## Istruzioni:
**a.** Secondo l'estratto, in quale raccolta è contenuto il racconto Il mondo in scatola?
**b.** Riporti dall'estratto il passo che va da "Rodari presentando il" fino a "quattro cantoni (1980)." incluso.

## Estratto del documento:
════════

Andate a legger il racconto Il mondo in scatola (in Novelle fatte a macchina) e vi colpirà come noi donne e uomini abbiamo ben poca coscienza ecologica a tutt’oggi. Farete la conoscenza del signor Zerbini che è “amante della natura” chiede alla sua famiglia, dopo un pic-nic di “non lasciare in giro cartacce: -Sistematele per benino. Non tutte in un mucchio, come al solito. Guardate in quel cespuglio: non ci avete messo nemmeno un bicchiere di carta. Su, su, che ogni albero abbia la sua parte. Non facciamo parzialità. I tovaglioli sporchi lì, sotto quella quercia. Le bottiglie vuote sotto quel castagno. Così: oh, che bello!”
Rodari presentando il racconto scrisse: “…Mi piace camminare nei boschi. Non mi piacciono le cartacce, le bottiglie vuote… che si incontrano nei boschi il lunedì, dopo il pic-nic della domenica. Ho immaginato, per vendetta, che questi rifiuti si mettessero in moto e seguissero in città le automobili di ritorno dalla gita…”
Tra i suoi scritti elenco: Il libro delle filastrocche (1950), Le avventure di Cipollino (1951), La freccia azzurra (1953), Filastrocche in cielo e in terra (1960), Favole al telefono (1961), Il pianeta degli alberi di Natale (1962), Gip nel televisore (1964), Il libro degli errori (1964), La torta in cielo (1966), Tante storie per giocare (1971), Novelle fatte a macchina (1973), Grammatica della fantasia (1973) C’era due volte il Barone Lamberto (1978), Il gioco dei quattro cantoni (1980).

════════

## Sezione dati:
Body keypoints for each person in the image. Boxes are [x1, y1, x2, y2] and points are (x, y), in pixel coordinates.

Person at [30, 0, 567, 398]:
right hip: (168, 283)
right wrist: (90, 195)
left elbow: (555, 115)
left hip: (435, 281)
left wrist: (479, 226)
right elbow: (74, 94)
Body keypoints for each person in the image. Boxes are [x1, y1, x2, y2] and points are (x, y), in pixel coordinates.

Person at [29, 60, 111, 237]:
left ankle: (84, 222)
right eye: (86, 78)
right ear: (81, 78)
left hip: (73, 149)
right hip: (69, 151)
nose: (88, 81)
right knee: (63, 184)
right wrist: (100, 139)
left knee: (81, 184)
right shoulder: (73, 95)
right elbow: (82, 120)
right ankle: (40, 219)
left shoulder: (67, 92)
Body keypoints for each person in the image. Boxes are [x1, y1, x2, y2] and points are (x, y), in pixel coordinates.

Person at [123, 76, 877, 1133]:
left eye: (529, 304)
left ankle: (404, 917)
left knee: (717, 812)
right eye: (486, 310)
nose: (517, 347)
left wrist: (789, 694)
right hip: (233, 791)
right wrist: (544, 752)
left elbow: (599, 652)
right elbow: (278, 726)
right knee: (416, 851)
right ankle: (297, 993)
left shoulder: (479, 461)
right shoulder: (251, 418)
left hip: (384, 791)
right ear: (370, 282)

════════

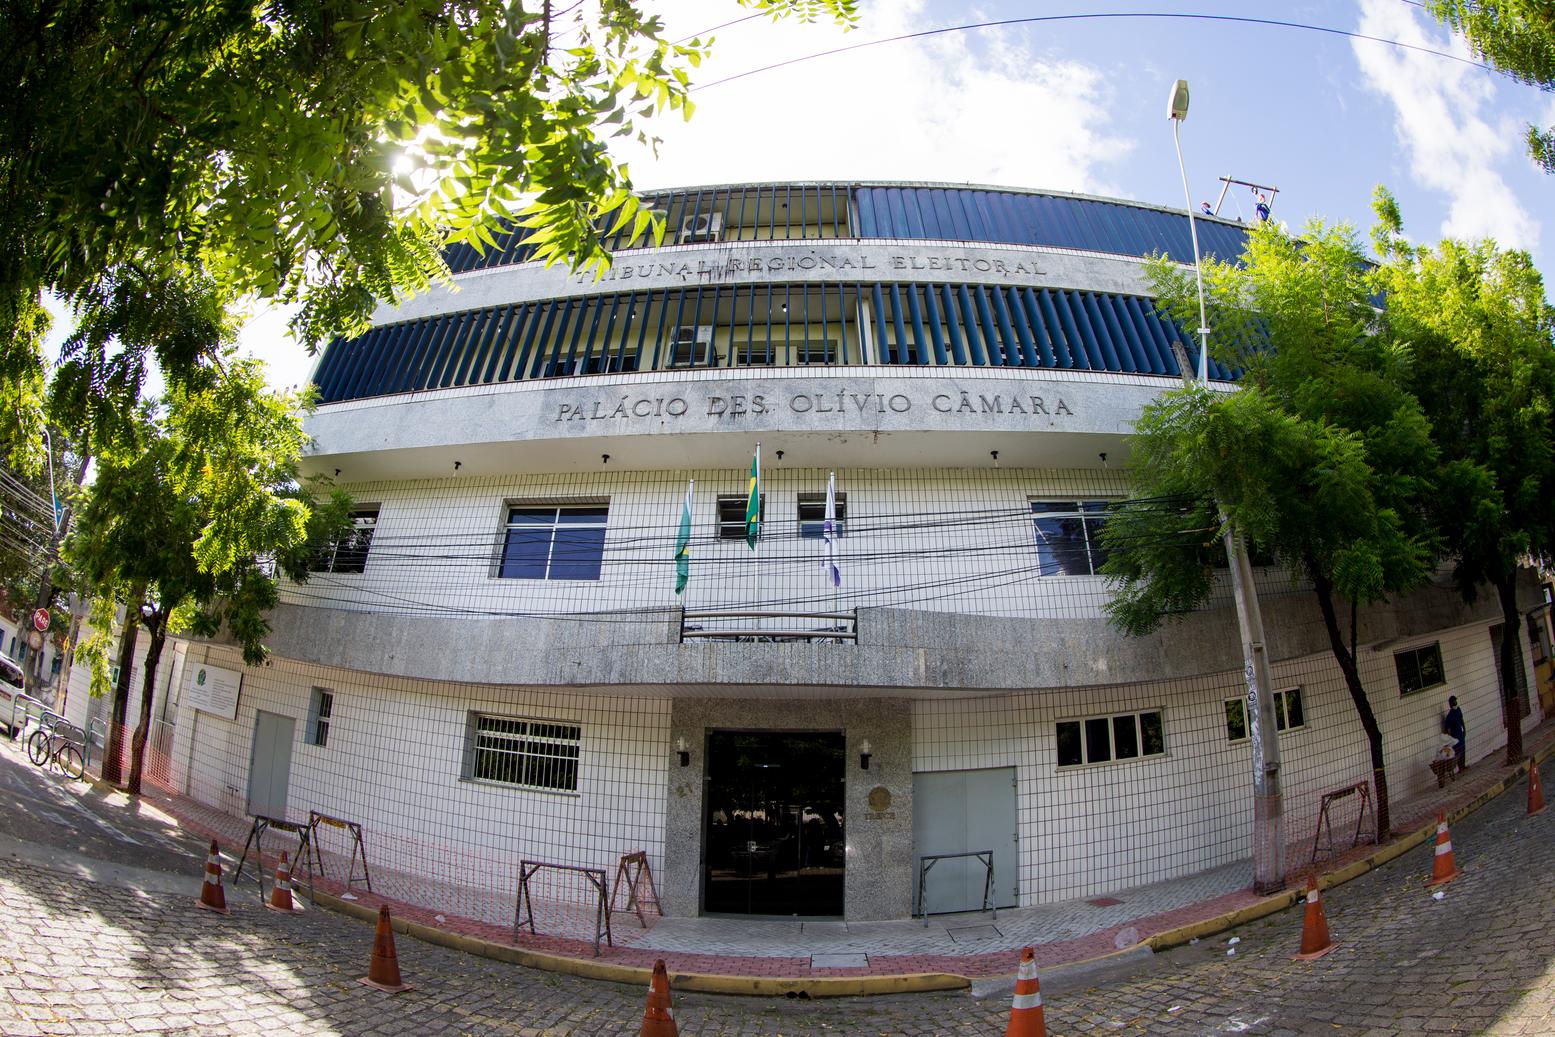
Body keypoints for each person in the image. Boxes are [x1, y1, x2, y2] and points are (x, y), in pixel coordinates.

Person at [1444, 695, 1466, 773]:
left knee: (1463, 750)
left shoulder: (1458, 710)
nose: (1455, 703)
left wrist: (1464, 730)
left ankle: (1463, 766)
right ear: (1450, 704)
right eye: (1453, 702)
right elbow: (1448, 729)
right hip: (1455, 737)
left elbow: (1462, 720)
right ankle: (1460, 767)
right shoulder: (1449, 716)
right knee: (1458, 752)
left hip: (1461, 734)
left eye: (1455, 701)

════════

## Risposte per compito:
**a.** In Novelle fatte a macchina.

**b.**
Rodari presentando il racconto scrisse: “…Mi piace camminare nei boschi. Non mi piacciono le cartacce, le bottiglie vuote… che si incontrano nei boschi il lunedì, dopo il pic-nic della domenica. Ho immaginato, per vendetta, che questi rifiuti si mettessero in moto e seguissero in città le automobili di ritorno dalla gita…”
Tra i suoi scritti elenco: Il libro delle filastrocche (1950), Le avventure di Cipollino (1951), La freccia azzurra (1953), Filastrocche in cielo e in terra (1960), Favole al telefono (1961), Il pianeta degli alberi di Natale (1962), Gip nel televisore (1964), Il libro degli errori (1964), La torta in cielo (1966), Tante storie per giocare (1971), Novelle fatte a macchina (1973), Grammatica della fantasia (1973) C’era due volte il Barone Lamberto (1978), Il gioco dei quattro cantoni (1980).